Lewis told the West Sussex County Times: “The ‘unfairly’ issue primarily hinges on excluding Kijoma by name and action from any of their output.
“They never mention our existence or the existence of our service via the media and continually give a token line about ‘wireless’ on their website which has always been accompanied with a ‘but’ doubt inducing comment to qualify it.”
Kijoma could cover a significant part of the Horsham district without customers needing their fixed-line connections being upgraded, Lewis adds.
But county council maps – now removed from its website – ignored Kijoma’s coverage and unfairly compared its 30Mbps costs to renting commercial Ethernet lines.
“Kijoma and many other independents agree that this funding methodology is flawed and is stifling the market,” he said.
“Many companies who would commercially fill the gaps and raise private investment are unable to do so with the spectre of a “one horse race” fed from public funds.”
West Sussex County Council said all broadband providers will have a chance to demonstrate their coverage and plans in a forthcoming consultation.
The West Sussex broadband plan accepted by the government sets a target of 100 per cent 2Mbps broadband access for the whole county, and ‘superfast’ speeds over 24Mbps for 90 per cent of the population by 2015.
A spokesperson for the council said: “West Sussex Better Connected and the County Council acts impartially and fairly in its dialogue with broadband providers.

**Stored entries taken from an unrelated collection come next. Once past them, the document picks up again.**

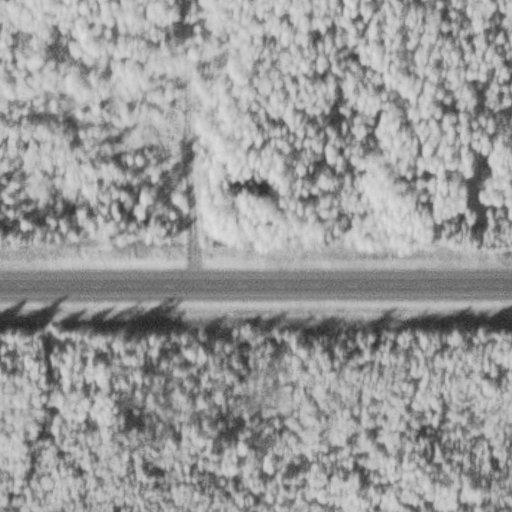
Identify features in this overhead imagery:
road: (256, 274)
road: (176, 393)
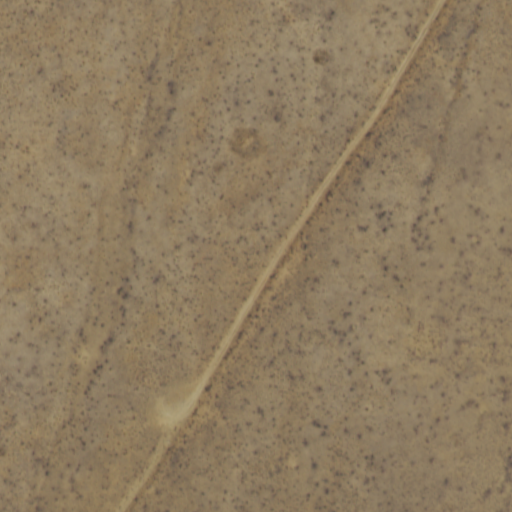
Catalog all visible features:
road: (285, 259)
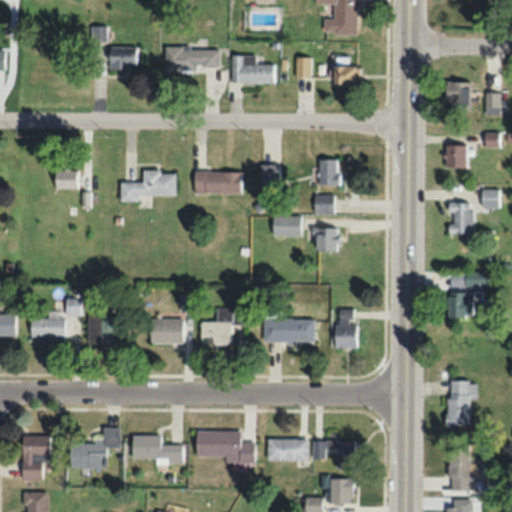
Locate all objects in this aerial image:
building: (339, 15)
road: (460, 42)
building: (121, 56)
building: (190, 57)
building: (1, 58)
building: (249, 69)
building: (343, 70)
building: (456, 95)
building: (491, 102)
road: (203, 119)
building: (490, 139)
building: (455, 155)
building: (327, 170)
building: (269, 175)
building: (64, 178)
building: (216, 181)
building: (147, 185)
building: (488, 197)
building: (322, 203)
building: (458, 216)
building: (285, 225)
building: (324, 238)
road: (405, 255)
building: (477, 278)
building: (459, 303)
building: (52, 321)
building: (6, 325)
building: (344, 326)
building: (107, 328)
building: (216, 328)
building: (165, 329)
building: (287, 329)
road: (201, 391)
building: (457, 400)
building: (223, 445)
building: (286, 448)
building: (93, 449)
building: (154, 449)
building: (335, 451)
building: (33, 454)
building: (457, 468)
building: (340, 490)
building: (33, 501)
building: (312, 503)
building: (460, 505)
building: (157, 511)
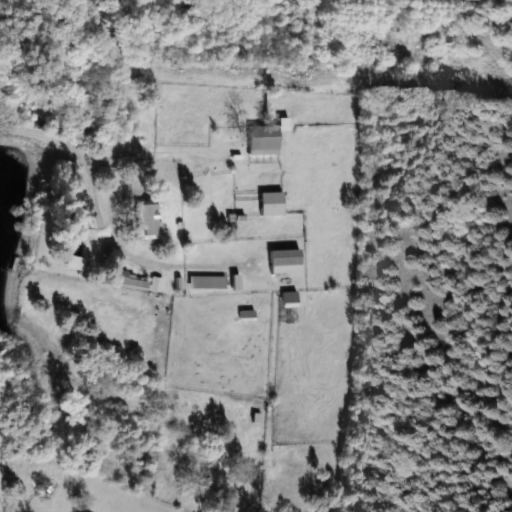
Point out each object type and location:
building: (263, 139)
building: (271, 203)
building: (149, 219)
road: (105, 223)
building: (285, 261)
building: (75, 262)
building: (131, 280)
building: (206, 282)
building: (289, 299)
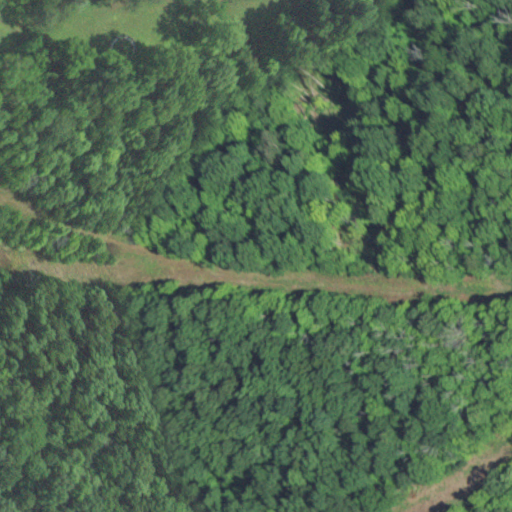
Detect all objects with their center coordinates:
road: (4, 133)
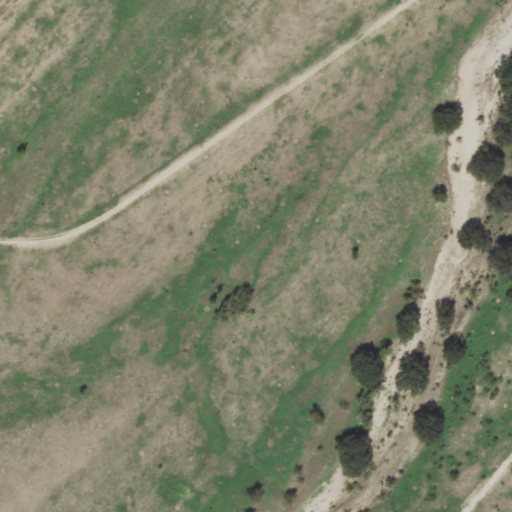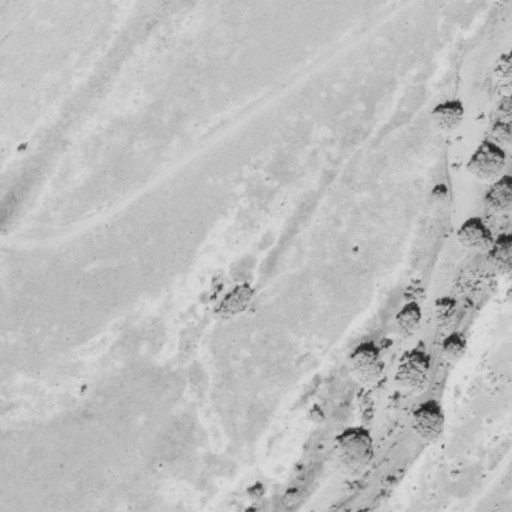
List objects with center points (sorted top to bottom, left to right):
river: (447, 284)
road: (490, 484)
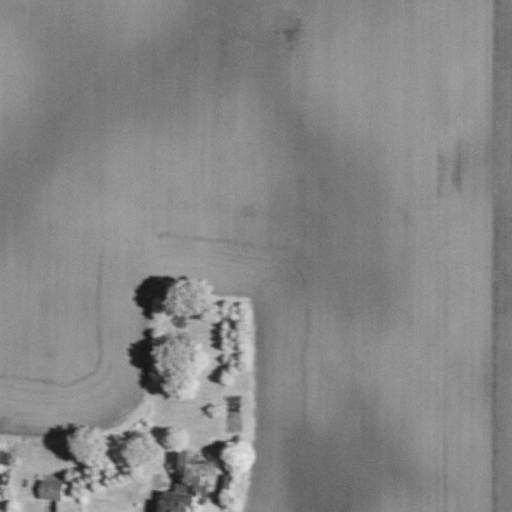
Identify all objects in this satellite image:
building: (177, 460)
building: (49, 489)
building: (179, 495)
road: (148, 499)
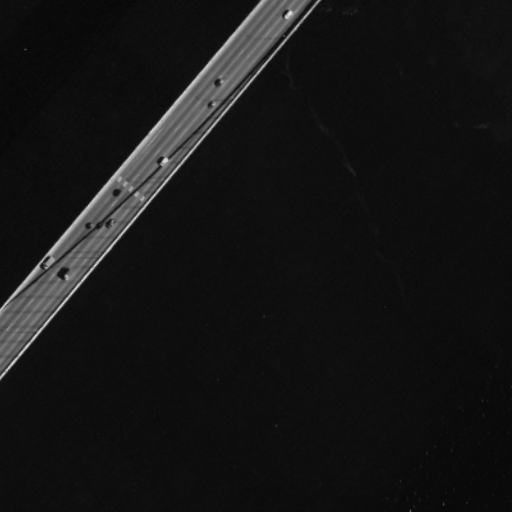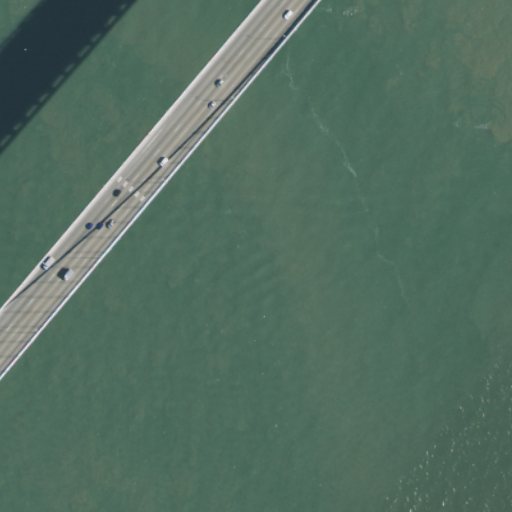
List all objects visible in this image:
road: (138, 163)
road: (150, 178)
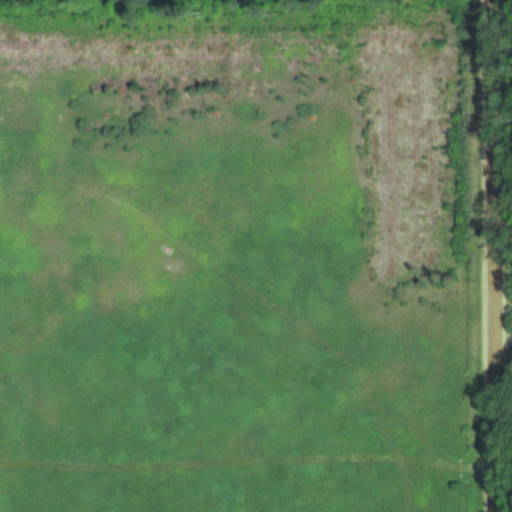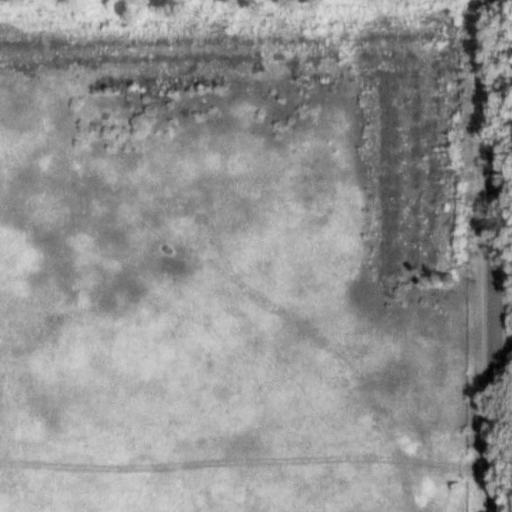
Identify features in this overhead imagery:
road: (489, 256)
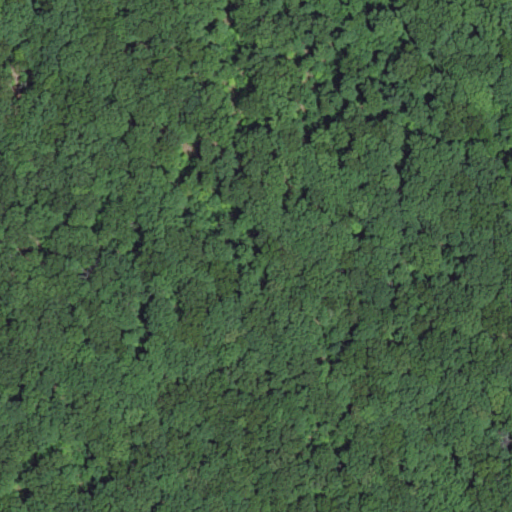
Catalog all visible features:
park: (280, 255)
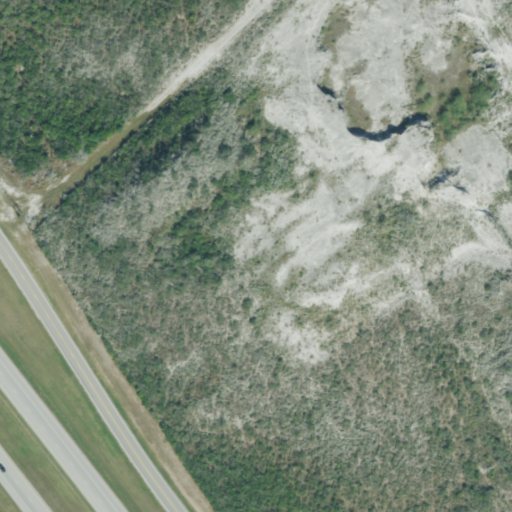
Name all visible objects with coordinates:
road: (86, 379)
road: (55, 439)
road: (20, 485)
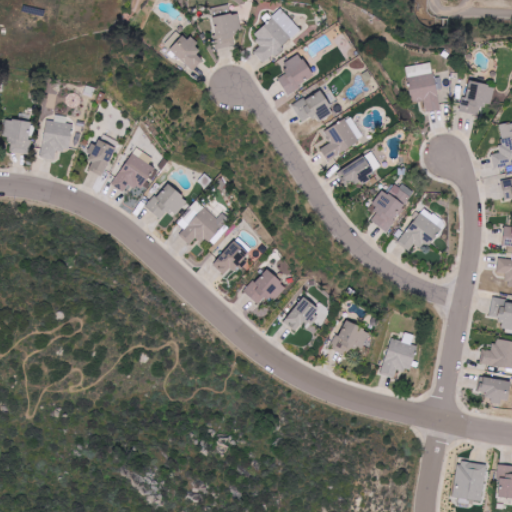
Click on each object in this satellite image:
road: (478, 13)
building: (227, 29)
building: (275, 35)
building: (185, 50)
building: (296, 73)
building: (423, 85)
building: (477, 97)
building: (314, 107)
building: (19, 134)
building: (57, 136)
building: (341, 137)
building: (504, 147)
building: (101, 156)
building: (135, 171)
building: (356, 173)
building: (167, 202)
building: (390, 206)
road: (330, 212)
building: (202, 223)
building: (422, 231)
building: (234, 259)
building: (266, 287)
building: (502, 312)
building: (302, 315)
road: (457, 330)
road: (241, 333)
building: (350, 338)
building: (400, 355)
building: (499, 355)
building: (495, 389)
building: (470, 481)
building: (505, 481)
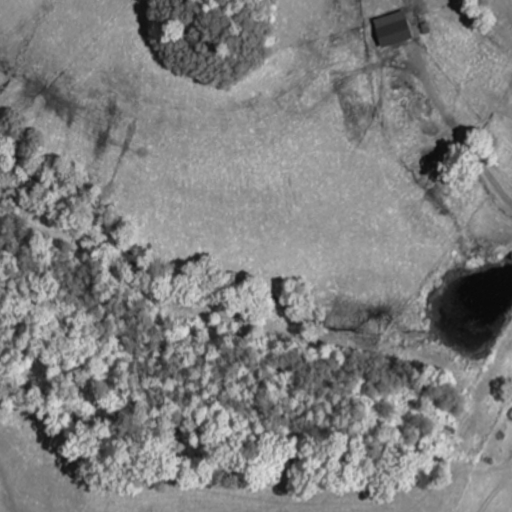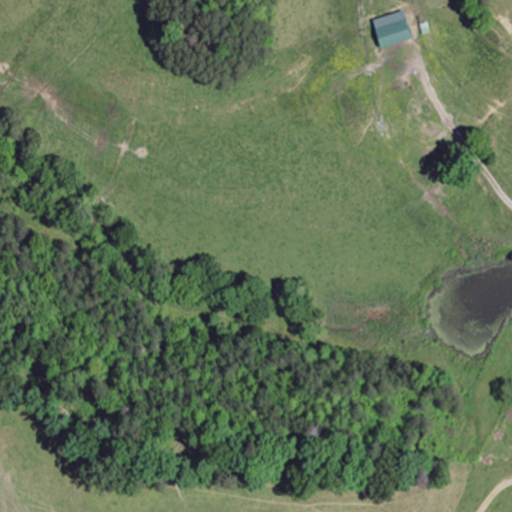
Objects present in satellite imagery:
building: (391, 29)
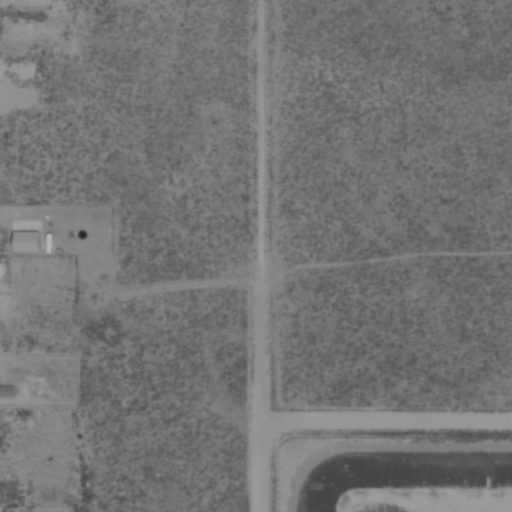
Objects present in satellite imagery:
road: (259, 256)
building: (7, 391)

Neither organisation has acted unfairly towards any particular provider. Both have acted fairly towards Mr Lewis.”
Kijoma Broadband uses fixed microwave wireless links that can cover up to 20km from an antenna and have their own high speed connection to the UK internet backbone. Customers need line-of-sight to the Kijoma mast, but repeater masts can be used to fill gaps caused by hills and dense woodland.